In summary, the current study is one of the first to investigate blood pressure and kidney function in childhood in relation to early-life exposure to arsenic and cadmium. The findings suggest no effect of exposure in early gestation but a small positive association between urinary arsenic exposure in late gestation and offspring blood pressure. In contrast, exposure to arsenic in early pregnancy may be inversely associated with GFR in childhood. Exposure to arsenic in infancy was also positively associated with child blood pressure and inversely associated with GFR, albeit again with small effect sizes. Kidney volume was not affected by arsenic or cadmium exposure in this study. The observed small effects may have limited clinical or public health significance and require replication before further conclusions can be drawn on the effect of early-life arsenic and cadmium exposure and later cardiovascular disease risk. It will also be important to follow these same individuals into later life to assess further long-term consequences of exposure.

Funding

This work was supported by the UK Medical Research Council [G0501839] and the Swedish Research Council, the Swedish International Development Cooperation Agency, and Karolinska Institutet. Funds were also obtained via a Grant-in-Aid for Scientific Research of the Japan Society for the Promotion of Science [#18256005].
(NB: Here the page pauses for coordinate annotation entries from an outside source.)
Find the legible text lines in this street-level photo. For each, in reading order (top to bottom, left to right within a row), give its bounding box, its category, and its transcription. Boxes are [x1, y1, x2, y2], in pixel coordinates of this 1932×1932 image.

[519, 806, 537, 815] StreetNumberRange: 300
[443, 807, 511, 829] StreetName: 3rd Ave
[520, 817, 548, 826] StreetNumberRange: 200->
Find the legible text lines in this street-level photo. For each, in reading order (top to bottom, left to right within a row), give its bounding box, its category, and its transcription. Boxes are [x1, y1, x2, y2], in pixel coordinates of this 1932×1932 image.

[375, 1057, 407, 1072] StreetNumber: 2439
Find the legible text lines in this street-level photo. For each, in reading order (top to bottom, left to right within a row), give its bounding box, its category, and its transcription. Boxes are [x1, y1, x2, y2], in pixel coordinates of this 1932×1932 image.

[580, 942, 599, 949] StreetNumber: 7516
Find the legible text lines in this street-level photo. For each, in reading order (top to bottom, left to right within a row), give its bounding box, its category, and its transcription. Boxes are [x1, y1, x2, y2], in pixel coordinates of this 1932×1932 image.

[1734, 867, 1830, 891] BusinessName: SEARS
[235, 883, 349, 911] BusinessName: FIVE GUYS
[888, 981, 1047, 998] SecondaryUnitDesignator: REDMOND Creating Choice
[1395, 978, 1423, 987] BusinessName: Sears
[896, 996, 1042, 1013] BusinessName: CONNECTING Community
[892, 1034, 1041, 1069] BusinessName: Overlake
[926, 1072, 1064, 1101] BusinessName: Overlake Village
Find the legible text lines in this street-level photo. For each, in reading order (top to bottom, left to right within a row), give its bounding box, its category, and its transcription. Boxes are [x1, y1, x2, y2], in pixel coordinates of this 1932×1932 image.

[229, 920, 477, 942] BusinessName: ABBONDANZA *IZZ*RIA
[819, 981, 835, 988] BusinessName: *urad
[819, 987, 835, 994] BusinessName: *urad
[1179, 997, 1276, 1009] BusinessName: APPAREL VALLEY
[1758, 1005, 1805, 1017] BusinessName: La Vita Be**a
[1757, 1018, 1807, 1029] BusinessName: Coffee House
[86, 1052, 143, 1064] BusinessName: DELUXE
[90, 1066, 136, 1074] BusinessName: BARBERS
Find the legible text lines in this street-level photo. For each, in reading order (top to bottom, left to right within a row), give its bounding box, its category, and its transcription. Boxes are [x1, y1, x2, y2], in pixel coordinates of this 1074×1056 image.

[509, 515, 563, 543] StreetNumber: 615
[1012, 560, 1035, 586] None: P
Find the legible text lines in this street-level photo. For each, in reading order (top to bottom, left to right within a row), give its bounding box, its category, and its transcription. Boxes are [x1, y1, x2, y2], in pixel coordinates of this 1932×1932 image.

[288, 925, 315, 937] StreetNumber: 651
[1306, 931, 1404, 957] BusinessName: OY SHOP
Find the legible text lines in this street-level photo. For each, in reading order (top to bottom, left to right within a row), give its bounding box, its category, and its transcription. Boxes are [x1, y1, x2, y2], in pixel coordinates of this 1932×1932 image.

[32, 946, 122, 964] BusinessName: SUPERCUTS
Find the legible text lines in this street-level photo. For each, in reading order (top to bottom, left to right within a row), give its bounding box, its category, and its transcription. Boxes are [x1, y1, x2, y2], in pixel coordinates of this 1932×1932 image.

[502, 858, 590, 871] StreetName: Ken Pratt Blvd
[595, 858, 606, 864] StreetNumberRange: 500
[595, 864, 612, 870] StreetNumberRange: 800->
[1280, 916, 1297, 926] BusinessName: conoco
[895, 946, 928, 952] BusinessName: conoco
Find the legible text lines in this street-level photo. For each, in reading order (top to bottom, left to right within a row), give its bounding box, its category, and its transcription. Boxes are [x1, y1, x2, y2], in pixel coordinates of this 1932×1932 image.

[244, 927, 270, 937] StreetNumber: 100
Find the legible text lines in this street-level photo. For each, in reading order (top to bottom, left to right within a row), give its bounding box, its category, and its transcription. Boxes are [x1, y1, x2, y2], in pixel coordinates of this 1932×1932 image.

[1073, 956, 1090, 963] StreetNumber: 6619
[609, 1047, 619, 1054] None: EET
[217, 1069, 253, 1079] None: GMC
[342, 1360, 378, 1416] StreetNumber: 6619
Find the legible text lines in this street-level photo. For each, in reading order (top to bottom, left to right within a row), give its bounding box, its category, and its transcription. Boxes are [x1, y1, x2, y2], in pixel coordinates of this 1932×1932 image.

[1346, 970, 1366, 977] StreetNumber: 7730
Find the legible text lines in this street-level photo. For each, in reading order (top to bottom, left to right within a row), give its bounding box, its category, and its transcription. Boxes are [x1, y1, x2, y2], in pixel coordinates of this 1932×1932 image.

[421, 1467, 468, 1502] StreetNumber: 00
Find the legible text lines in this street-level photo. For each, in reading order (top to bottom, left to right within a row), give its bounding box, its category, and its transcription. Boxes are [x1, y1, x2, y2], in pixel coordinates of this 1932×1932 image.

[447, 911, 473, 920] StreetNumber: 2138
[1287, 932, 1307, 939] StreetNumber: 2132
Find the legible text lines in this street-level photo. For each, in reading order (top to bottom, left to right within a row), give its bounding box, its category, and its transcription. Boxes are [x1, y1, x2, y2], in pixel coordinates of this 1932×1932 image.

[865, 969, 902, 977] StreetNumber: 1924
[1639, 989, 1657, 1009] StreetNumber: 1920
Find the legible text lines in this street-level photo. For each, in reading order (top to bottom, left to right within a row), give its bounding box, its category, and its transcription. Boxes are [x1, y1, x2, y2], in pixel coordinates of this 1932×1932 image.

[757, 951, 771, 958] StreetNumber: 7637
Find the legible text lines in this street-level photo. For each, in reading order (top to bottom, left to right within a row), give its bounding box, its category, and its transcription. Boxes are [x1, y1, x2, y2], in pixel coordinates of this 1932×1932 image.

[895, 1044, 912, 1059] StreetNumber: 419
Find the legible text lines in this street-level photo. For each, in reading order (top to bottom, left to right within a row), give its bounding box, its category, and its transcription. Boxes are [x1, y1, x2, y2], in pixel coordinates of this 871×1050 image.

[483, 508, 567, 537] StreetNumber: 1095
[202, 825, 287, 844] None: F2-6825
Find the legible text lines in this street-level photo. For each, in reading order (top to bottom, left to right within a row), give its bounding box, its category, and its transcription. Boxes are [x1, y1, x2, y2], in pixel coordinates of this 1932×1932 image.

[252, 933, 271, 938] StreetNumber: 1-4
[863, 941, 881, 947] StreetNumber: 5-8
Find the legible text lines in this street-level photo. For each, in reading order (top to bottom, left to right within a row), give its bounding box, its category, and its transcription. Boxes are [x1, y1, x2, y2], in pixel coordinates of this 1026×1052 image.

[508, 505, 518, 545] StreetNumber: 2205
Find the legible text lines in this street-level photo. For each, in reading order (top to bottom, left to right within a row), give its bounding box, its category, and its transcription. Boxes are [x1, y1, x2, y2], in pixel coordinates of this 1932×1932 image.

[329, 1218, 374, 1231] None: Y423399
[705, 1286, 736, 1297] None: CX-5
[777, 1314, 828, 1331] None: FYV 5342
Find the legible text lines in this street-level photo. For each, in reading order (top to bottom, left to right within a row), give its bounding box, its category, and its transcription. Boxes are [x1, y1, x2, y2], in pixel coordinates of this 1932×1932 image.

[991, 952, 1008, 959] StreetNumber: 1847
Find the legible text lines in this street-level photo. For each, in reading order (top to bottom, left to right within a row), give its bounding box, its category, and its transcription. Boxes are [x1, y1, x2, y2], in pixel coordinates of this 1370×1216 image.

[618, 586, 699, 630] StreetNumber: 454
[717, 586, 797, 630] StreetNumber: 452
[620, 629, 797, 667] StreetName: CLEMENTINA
Conflict of interest: None declared.

KEY MESSAGES.

  • Exposure to toxic agents during the critical window of early life may have long lasting impacts on health.

  • In some countries, including Bangladesh, ingestion of toxic metals such as arsenic and cadmium represent an important public health issue.

  • Few studies have investigated the impact of exposure to toxic metals during development on cardiovascular risk factors using a prospective design.